[MATERIAL PROVIDED]

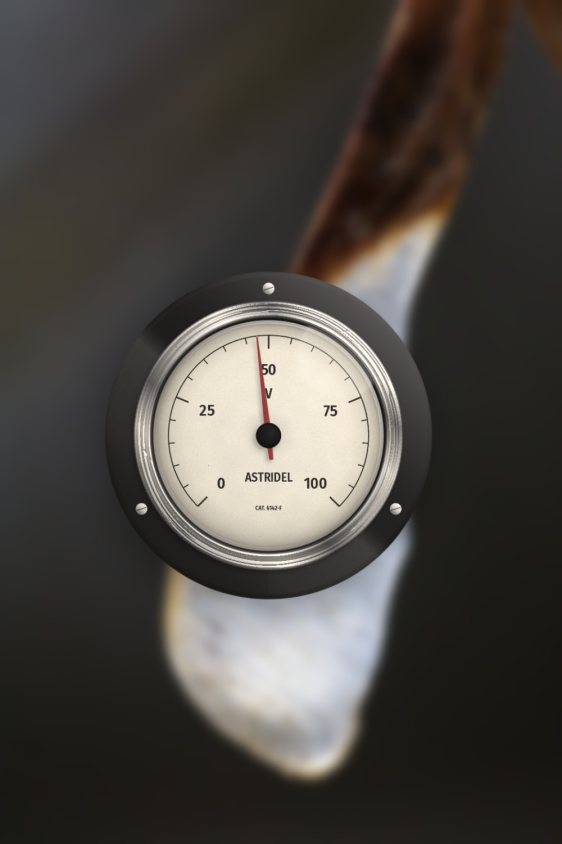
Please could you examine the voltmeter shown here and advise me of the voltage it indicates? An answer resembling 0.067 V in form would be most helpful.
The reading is 47.5 V
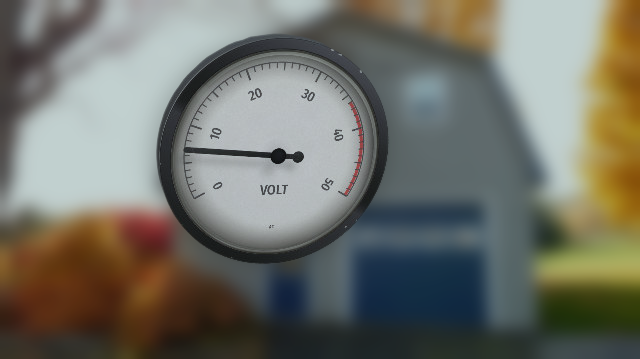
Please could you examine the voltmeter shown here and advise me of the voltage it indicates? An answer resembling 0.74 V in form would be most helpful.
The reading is 7 V
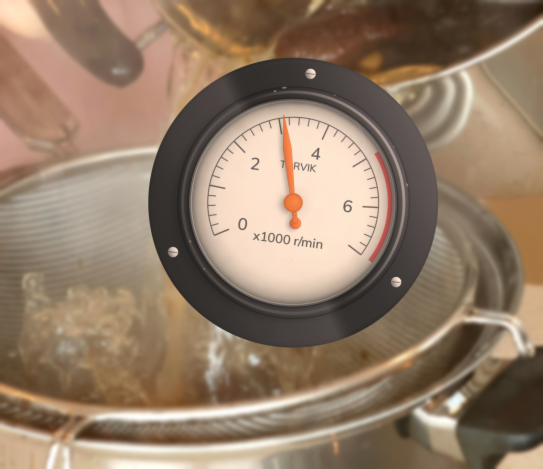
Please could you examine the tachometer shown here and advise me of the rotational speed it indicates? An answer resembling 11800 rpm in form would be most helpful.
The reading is 3100 rpm
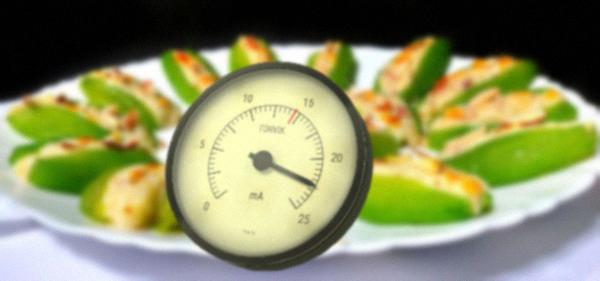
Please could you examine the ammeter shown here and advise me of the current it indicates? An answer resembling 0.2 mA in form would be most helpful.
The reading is 22.5 mA
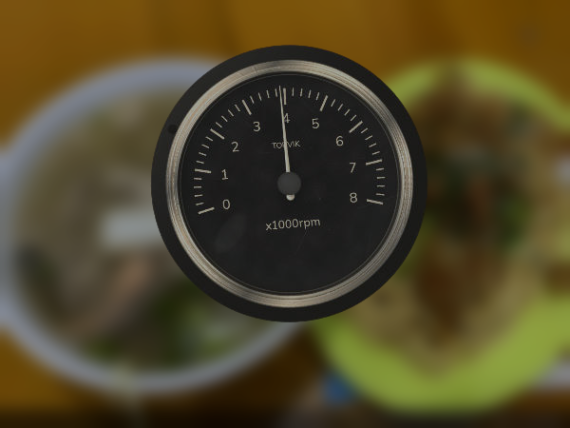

[/MATERIAL PROVIDED]

• [INSTRUCTIONS FOR THE TASK]: Report each line in the records above that contains the word "helpful", treating uppercase and lowercase letters as different.

• [ANSWER SECTION]:
Please could you examine the voltmeter shown here and advise me of the voltage it indicates? An answer resembling 0.067 V in form would be most helpful.
Please could you examine the voltmeter shown here and advise me of the voltage it indicates? An answer resembling 0.74 V in form would be most helpful.
Please could you examine the tachometer shown here and advise me of the rotational speed it indicates? An answer resembling 11800 rpm in form would be most helpful.
Please could you examine the ammeter shown here and advise me of the current it indicates? An answer resembling 0.2 mA in form would be most helpful.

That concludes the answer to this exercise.